## AVAILABLE RECORDS
◆ ◆ ◆

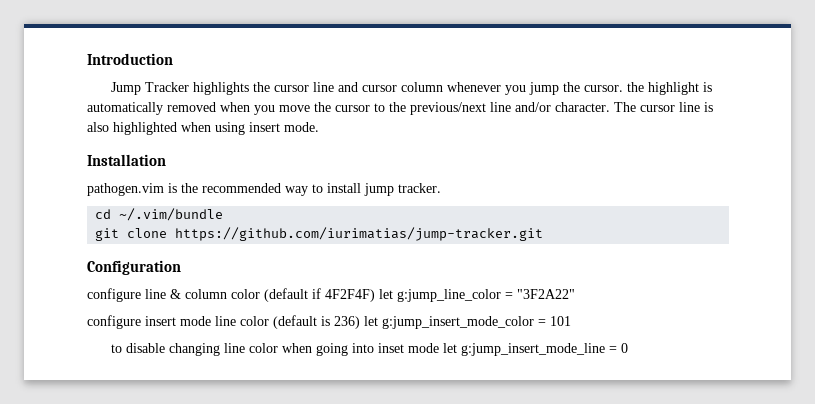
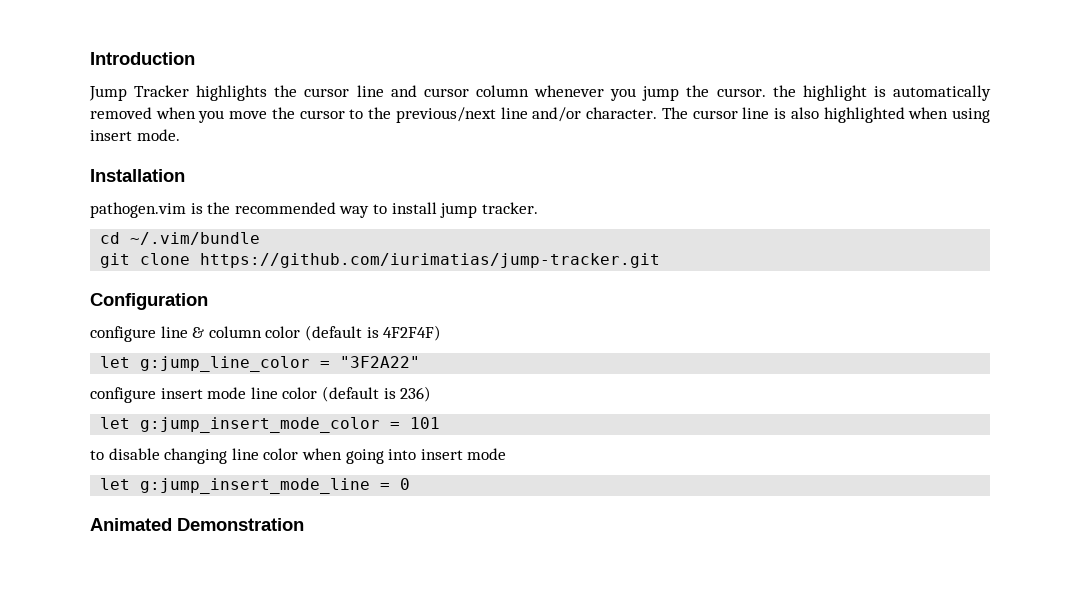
[312,288,321,299] if -> [366,327,379,338] is
(375, 295) none -> (442, 333) //
(360, 322) none -> (432, 394) //
[378,343,440,353] inset mode -> [420,448,507,460] insert mode //
(629, 348) none -> [90,518,304,531] // Animated Demonstration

◆ ◆ ◆

## TASK INSTRUCTIONS
When you restate the listing, keep every word as it is and drop the pictures.

## WRITTEN SOLUTION
[312,288,321,299] if -> [366,327,379,338] is
(375, 295) none -> (442, 333) //
(360, 322) none -> (432, 394) //
[378,343,440,353] inset mode -> [420,448,507,460] insert mode //
(629, 348) none -> [90,518,304,531] // Animated Demonstration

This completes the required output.